・「搾取や尊厳の欠如で皆さんを傷つけた教会関係者の行為を恥に思う」カナダ先住民の代表団に

教皇フランシスコとカナダの先住民の使節団との出会い 2022年4月1日教皇フランシスコとカナダの先住民の使節団との出会い 2022年4月1日  (Vatican Media)

 教皇フランシスコが1日、バチカンを訪問中のカナダ先住民の代表団との出会いで、先住民たちを傷つけたカトリック関係者に代わって悲しみと恥の念を表された。

 カナダでは、以前の政府による「先住民同化政策」の下で、カトリック教会が運営する寄宿学校で多くの子供たちが亡くなり、無名のまま密かに埋葬され、最近になって大量の遺体が発見され、教会に対して真相を明らかにし、謝罪するよう求める運動が高まっている。

 代表団は教皇を始めとするバチカンの関係の高位聖職者に対して、真相究明や適切な対応を求めるために、バチカンを訪れているもので、イヌイット、メティス、ファーストネーションの3つのグループで構成され、ここ数日、バチカンに滞在、バチカン側と会合を重ねてきた。

 教皇はこの間、それぞれのグループと会見し、人々の苦しみの体験に耳を傾けてこられたが、1日は、教皇は代表団の全員と会見、”植民地主義的イデオロギー”によって、「カナダの先住民の多くの人が、独自の文化や伝統、土地や環境との結びつきを断たれ、家族と引き離されるという悲劇を体験させられたこと」に、ご自身の深い悲しみと恥の念を表明、「カナダの司教たちと謝罪のうちに一致したい」と話された。

作業項目>
上の抜粋によると、カナダ先住民の代表団は何のためにバチカンを訪れたのか。1〜2文で説明してください。

確認する行>
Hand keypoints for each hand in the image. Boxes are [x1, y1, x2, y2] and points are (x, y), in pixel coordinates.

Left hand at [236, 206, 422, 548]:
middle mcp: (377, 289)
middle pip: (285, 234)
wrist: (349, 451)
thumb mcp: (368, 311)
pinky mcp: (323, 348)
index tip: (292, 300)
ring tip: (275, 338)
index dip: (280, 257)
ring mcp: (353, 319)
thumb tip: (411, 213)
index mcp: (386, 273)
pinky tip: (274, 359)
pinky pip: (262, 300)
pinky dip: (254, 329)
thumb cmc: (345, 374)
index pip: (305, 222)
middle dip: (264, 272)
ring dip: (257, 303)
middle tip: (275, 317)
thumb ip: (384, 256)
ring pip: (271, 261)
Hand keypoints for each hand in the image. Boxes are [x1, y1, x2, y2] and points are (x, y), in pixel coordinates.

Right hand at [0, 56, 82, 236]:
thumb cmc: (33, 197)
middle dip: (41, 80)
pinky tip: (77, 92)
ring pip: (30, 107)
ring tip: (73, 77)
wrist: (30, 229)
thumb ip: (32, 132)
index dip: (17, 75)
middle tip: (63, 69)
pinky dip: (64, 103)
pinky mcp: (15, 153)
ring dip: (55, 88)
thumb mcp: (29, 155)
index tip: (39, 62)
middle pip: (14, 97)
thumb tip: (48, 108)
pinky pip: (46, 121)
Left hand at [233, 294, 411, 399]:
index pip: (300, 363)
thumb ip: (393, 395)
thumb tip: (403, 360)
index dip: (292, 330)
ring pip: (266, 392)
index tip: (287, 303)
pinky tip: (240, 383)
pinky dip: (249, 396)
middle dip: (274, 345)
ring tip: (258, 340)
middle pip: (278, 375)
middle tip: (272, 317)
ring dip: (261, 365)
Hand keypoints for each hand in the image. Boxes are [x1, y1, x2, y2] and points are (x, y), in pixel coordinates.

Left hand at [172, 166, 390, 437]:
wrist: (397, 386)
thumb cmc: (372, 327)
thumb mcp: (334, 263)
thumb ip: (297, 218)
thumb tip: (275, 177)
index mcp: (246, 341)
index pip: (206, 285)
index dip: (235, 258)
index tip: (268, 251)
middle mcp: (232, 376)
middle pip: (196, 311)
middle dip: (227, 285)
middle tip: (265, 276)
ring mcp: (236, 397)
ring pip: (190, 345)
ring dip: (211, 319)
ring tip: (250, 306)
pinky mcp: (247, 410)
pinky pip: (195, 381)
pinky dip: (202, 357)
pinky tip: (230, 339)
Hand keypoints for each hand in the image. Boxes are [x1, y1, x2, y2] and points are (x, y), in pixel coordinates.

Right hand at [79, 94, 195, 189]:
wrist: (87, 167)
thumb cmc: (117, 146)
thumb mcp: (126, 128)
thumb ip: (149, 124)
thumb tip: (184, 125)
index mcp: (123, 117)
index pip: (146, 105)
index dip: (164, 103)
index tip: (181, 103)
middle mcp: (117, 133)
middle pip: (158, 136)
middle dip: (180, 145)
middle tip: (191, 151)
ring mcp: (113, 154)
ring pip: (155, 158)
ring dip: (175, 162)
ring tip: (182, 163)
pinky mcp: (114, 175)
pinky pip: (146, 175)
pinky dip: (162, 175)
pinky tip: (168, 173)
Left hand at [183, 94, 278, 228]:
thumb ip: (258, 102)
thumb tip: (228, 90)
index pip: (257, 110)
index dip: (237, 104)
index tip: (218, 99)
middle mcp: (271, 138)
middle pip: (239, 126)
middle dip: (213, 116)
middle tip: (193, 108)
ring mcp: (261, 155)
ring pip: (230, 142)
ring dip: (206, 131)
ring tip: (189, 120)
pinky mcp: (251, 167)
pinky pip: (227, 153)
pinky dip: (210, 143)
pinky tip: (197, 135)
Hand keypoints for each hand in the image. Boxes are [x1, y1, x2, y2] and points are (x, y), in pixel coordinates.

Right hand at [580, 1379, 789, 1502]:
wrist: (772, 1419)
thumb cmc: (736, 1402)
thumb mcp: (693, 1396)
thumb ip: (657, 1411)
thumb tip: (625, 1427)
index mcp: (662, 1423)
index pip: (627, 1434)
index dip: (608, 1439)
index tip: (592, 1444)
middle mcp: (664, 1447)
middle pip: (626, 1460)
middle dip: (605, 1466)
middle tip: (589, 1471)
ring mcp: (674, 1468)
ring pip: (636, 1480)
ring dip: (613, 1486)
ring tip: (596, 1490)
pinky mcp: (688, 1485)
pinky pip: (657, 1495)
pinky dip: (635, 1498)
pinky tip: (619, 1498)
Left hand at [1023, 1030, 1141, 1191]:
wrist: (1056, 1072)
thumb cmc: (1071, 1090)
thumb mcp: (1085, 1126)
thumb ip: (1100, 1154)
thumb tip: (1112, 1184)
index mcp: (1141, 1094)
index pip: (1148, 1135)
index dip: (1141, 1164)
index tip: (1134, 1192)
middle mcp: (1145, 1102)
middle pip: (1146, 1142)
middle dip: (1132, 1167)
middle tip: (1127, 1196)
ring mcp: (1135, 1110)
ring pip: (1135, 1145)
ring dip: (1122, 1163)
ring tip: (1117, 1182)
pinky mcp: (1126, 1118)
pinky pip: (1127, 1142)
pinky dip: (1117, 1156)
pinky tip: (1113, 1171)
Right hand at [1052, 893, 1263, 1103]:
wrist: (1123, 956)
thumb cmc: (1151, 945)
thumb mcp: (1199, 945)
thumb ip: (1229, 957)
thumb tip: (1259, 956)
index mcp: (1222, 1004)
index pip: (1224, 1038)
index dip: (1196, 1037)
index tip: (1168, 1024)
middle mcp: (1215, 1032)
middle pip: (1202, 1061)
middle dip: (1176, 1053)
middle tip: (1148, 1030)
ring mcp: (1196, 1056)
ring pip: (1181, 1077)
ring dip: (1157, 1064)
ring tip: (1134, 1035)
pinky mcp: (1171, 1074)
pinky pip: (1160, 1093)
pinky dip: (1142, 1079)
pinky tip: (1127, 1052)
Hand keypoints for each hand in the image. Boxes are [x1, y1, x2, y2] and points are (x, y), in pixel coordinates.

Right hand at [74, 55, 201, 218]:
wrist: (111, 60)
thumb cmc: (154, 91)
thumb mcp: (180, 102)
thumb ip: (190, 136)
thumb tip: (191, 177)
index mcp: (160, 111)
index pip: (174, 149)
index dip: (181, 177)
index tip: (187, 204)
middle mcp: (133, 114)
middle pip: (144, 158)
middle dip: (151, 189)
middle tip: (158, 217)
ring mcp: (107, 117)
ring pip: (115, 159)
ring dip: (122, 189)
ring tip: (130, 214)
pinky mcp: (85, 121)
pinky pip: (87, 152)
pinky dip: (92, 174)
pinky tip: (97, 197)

回答>
教皇を始めとするバチカン関係の高位聖職者に対して、真相究明や適切な対応を求めるためである。